Somascan fathers at Spearwood parish prepare to celebrate their saints feast day marking 500 years since their patron’s liberation from imprisonment.

St Jerome Emiliani (1481-1537) was no plastic saint – fallen one day and holy the next.

When Our Lady visited him in prison and freed him from captivity, his ascent to sanctity was anything but immediate, Somascan priest Fr Johnson Malayil CRS told The Record.

St Jerome’s Parish, Spearwood, will celebrate their saint’s feast day on 11 February, inviting the whole archdiocese to a 6pm celebration of his life and the Somascan’s ongoing work in his charism.

Favoured with noble birth and rising to govern a stronghold of the Venetian army, Jerome had led a Godless life up until the city’s defeat at the hands of German aggressors; drifting away from the faith of his childhood.

Bound in chains and languishing in the bowels of a dungeon, no one stepped forward to pay his ranson.

Dejected and alone, the Blessed Virgin appeared to St Jerome and loosed his chains, securing his mystical escape.

But liberation of a spiritual kind took years of stumbling prayer, Fr Johnson said, and it was some time before St Jerome knew God was calling him to care for orphaned children and the desititute.

In some ways, the task was simply visited upon him, as the city suffered famine and then plague in relatively quick succession.

Like his saintly contemporary St Ignatius of Loyola, St Jerome was a harbinger of the counter-reformation, but one that starts, Fr Johnson said, with personal reformation and conversion.

“It was a counter-Reformation from within, to that state of sanctity that was characteristic of the Church of the apostles,” Fr Johnson said.

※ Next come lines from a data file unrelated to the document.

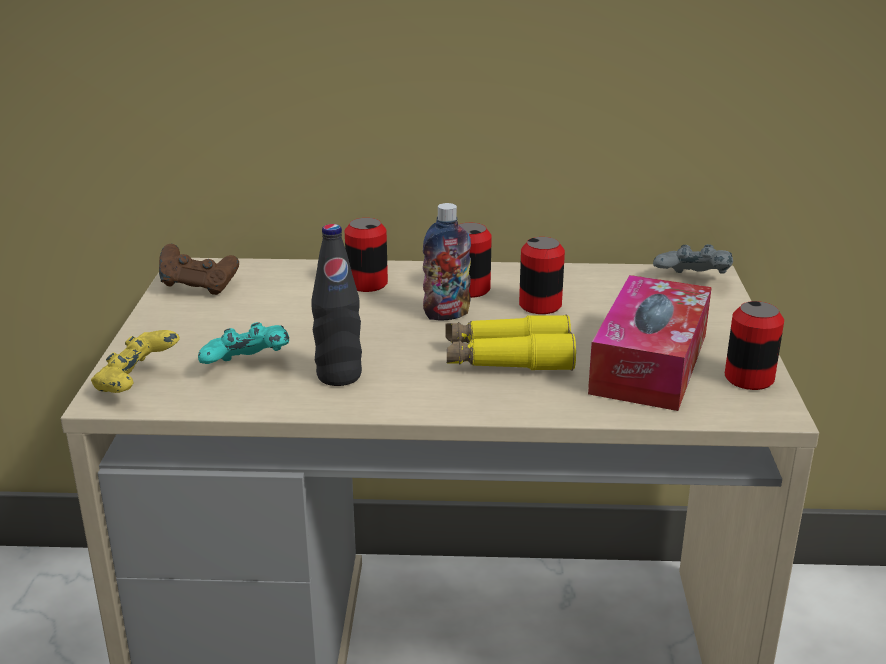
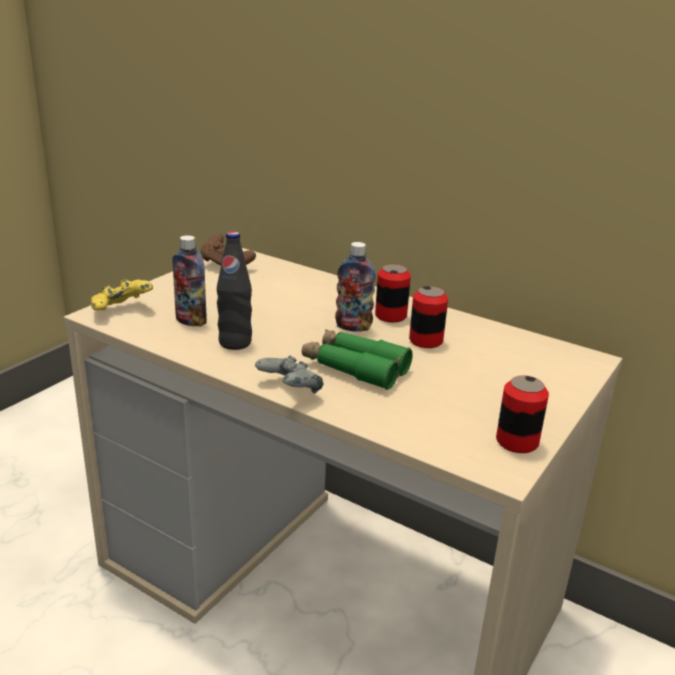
camera: 30 degrees right, 0 degrees up
turquoise game controller [198,322,289,364] -> bottle [172,235,207,327]
can [345,218,388,292] -> none
yellow binoculars [446,315,576,371] -> green binoculars [302,329,413,390]
tissue box [588,275,712,411] -> none
grey game controller [653,244,733,274] -> grey game controller moved to [255,356,324,393]

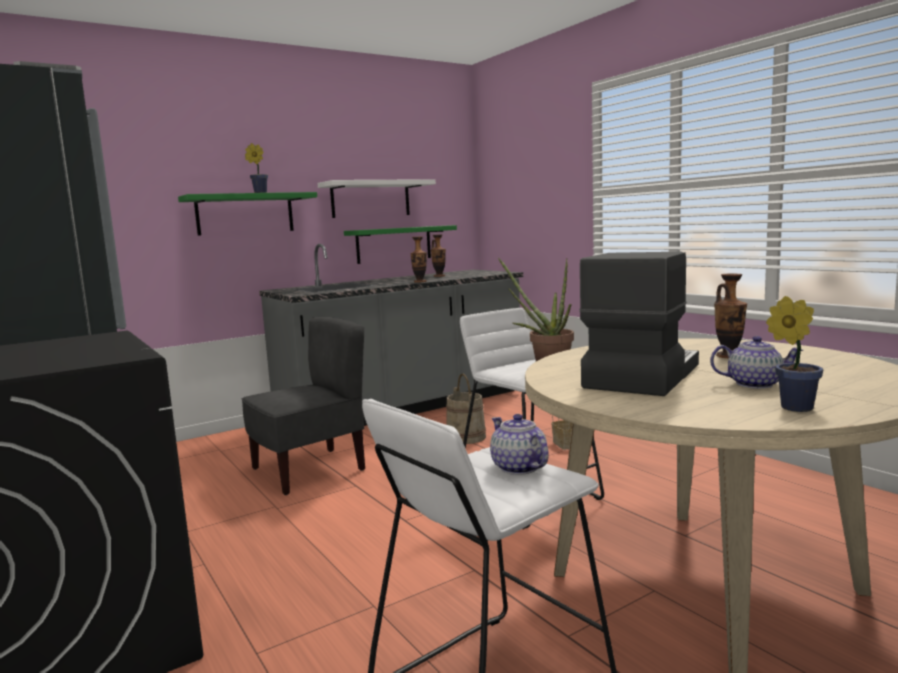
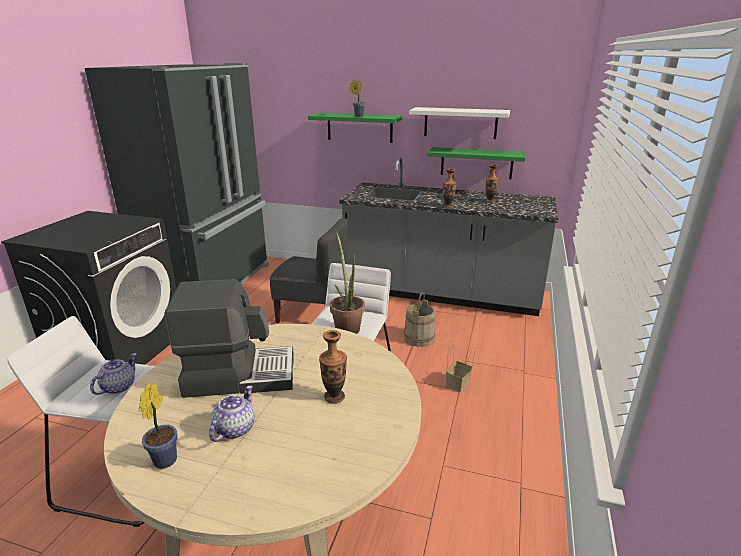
camera: 50 degrees right, 15 degrees up
teapot [710,336,803,389] -> teapot turned 135 degrees counterclockwise [209,386,255,442]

“He realised that reformation takes place individually and that by reforming himself he took part in reforming the Church.”

More than 400 years before the Second Vatican Council, St Jerome’s life integrated two streams which have been seemingly divergent ever since – those of justice and sanctity.

It’s an integration the Somascan’s strive to maintain today in their pastoral care in the developed and developing world.

“Our aim is not just to provide young people with food and accommodation but showing them the paternity of God; the face of God the Father,” Fr Johnson said.

“In that way we help them to develop a relationship with God and reformation from within.”

“If we are just secularised and only care for human beings’ earthly life then we diminish their dignity which is open to eternal life. But if you are concerned only about their spiritual life you diminish the value of human life here,” he said.

“St Jerome Emiliani was both: caring for people’s earthly life but knowing they were meant for eternal life.”